Gāofēng Yuánmiào chánshī chányào 高峰原妙禪師禪要
One-juan “Chán Essentials” digest compiled from the teachings of Gāofēng Yuánmiào 原妙 高峰原妙 (1238–1296) — a pithy practice-manual centred on kànhuà 看話 (“critical-phrase investigation”) rooted in Dàhuì Zōnggǎo’s program but streamlined into the sānyào 三要 / “three-essentials” formula that became standard in later Línjì and in the Japanese Rinzai kōan training system. Xuzangjing X70 n1401. Compiled by Hóng Qiáozǔ 洪喬祖 — a lay cānxué disciple present at Xīfēng from a date predating the compilation — from transcripts made by 持正 Chízhèng. Preface by Qiáozǔ himself (opening of the extant text) explains the compilation principle: Yuánmiào’s two decades of shìzhòng are the “nets” and “robes”; he has gathered the “ropes” (gāng 綱) and “collars” (lǐng 領), the directive-organising phrases, into a focused text under the title Chányào at the request of Yǒngzhōng shàngrén 永中上人 of Gūsū.
The Chányào is one of the most influential practice-manuals in the Chinese and inter-Asian Chán tradition.

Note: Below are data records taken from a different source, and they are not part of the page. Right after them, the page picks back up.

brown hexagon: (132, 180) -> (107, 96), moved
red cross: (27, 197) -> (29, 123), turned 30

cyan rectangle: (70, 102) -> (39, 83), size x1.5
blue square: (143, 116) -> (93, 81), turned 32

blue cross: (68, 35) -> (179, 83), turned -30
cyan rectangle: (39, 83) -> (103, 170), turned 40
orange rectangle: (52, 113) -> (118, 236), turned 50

In Japan it is foundational for the Hakuin-style kōan pedagogy; in Korea it is one of the core texts of the traditional Sŏn curriculum, routinely paired with Tàigǔ Bou’s verses and Qīnggǒng’s mountain-living poems (KR6q0332). It has been translated into English (and several other modern languages); see in particular Chan Master Sheng Yen 聖嚴, Attaining the Way: A Guide to the Practice of Chán Buddhism (Shambhala, 2006), and Jeffrey Broughton’s framing of the kànhuà tradition in The Chan Whip Anthology (2015). The companion Gāofēng Yuánmiào chánshī yǔlù (KR6q0333) preserves the fuller sermons behind the compressed formulations here.